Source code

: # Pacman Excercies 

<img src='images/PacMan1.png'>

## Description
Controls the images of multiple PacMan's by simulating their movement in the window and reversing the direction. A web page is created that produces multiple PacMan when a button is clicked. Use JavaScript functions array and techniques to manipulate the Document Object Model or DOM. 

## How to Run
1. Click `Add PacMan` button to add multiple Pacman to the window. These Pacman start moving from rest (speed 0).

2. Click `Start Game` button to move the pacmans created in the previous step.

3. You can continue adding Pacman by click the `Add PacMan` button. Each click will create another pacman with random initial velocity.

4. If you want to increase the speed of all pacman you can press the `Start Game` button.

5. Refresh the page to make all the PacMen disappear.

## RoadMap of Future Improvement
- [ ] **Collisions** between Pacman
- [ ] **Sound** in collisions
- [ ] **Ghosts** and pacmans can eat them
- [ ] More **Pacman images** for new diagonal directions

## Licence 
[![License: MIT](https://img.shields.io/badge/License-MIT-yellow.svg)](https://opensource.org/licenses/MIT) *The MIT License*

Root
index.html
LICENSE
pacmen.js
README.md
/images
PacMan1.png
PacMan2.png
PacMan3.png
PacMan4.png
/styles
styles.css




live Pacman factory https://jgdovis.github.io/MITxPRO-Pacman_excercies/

# # # # # # #

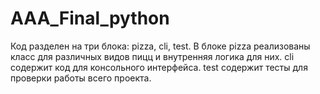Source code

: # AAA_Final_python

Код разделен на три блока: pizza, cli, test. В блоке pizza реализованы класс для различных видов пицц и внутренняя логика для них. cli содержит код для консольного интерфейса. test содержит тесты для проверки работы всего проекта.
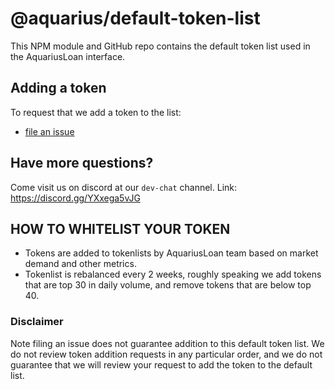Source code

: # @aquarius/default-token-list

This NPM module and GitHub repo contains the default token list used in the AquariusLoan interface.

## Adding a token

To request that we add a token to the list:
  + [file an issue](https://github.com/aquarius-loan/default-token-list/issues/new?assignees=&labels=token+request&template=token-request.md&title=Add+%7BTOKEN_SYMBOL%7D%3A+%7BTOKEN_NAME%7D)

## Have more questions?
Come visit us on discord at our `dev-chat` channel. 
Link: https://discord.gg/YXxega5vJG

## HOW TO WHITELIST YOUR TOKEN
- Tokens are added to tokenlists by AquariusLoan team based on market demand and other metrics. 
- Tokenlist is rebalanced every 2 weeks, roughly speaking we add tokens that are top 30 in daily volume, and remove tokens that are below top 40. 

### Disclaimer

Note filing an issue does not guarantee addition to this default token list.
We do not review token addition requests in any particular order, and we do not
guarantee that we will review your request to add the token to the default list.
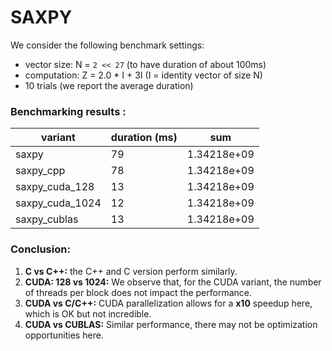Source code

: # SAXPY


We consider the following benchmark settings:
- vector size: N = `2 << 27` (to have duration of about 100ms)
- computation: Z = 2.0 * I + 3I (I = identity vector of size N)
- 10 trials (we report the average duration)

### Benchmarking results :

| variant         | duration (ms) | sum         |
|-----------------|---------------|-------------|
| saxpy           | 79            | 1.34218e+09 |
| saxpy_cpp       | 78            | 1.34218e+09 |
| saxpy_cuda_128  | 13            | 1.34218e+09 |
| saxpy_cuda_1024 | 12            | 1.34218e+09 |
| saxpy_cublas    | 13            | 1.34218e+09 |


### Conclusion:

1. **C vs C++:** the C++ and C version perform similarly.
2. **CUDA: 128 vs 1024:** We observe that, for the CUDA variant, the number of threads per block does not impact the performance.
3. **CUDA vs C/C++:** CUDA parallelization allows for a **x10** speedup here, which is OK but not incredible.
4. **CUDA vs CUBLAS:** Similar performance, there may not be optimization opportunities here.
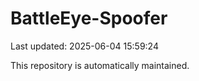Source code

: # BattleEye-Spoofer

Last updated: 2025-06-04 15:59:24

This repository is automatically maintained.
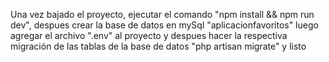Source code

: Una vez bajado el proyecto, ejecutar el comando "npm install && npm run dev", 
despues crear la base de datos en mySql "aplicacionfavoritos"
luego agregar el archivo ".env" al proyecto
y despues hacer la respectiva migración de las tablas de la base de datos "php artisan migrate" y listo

# # # # # # #

From the data above, return only the lines starting at the line that holds "guarantee that we" and ending at the line that holds "despues crear la", word for word and without pictures.

guarantee that we will review your request to add the token to the default list.
Source code

: # SAXPY


We consider the following benchmark settings:
- vector size: N = `2 << 27` (to have duration of about 100ms)
- computation: Z = 2.0 * I + 3I (I = identity vector of size N)
- 10 trials (we report the average duration)

### Benchmarking results :

| variant         | duration (ms) | sum         |
|-----------------|---------------|-------------|
| saxpy           | 79            | 1.34218e+09 |
| saxpy_cpp       | 78            | 1.34218e+09 |
| saxpy_cuda_128  | 13            | 1.34218e+09 |
| saxpy_cuda_1024 | 12            | 1.34218e+09 |
| saxpy_cublas    | 13            | 1.34218e+09 |


### Conclusion:

1. **C vs C++:** the C++ and C version perform similarly.
2. **CUDA: 128 vs 1024:** We observe that, for the CUDA variant, the number of threads per block does not impact the performance.
3. **CUDA vs C/C++:** CUDA parallelization allows for a **x10** speedup here, which is OK but not incredible.
4. **CUDA vs CUBLAS:** Similar performance, there may not be optimization opportunities here.
Source code

: # BattleEye-Spoofer

Last updated: 2025-06-04 15:59:24

This repository is automatically maintained.
Source code

: Una vez bajado el proyecto, ejecutar el comando "npm install && npm run dev", 
despues crear la base de datos en mySql "aplicacionfavoritos"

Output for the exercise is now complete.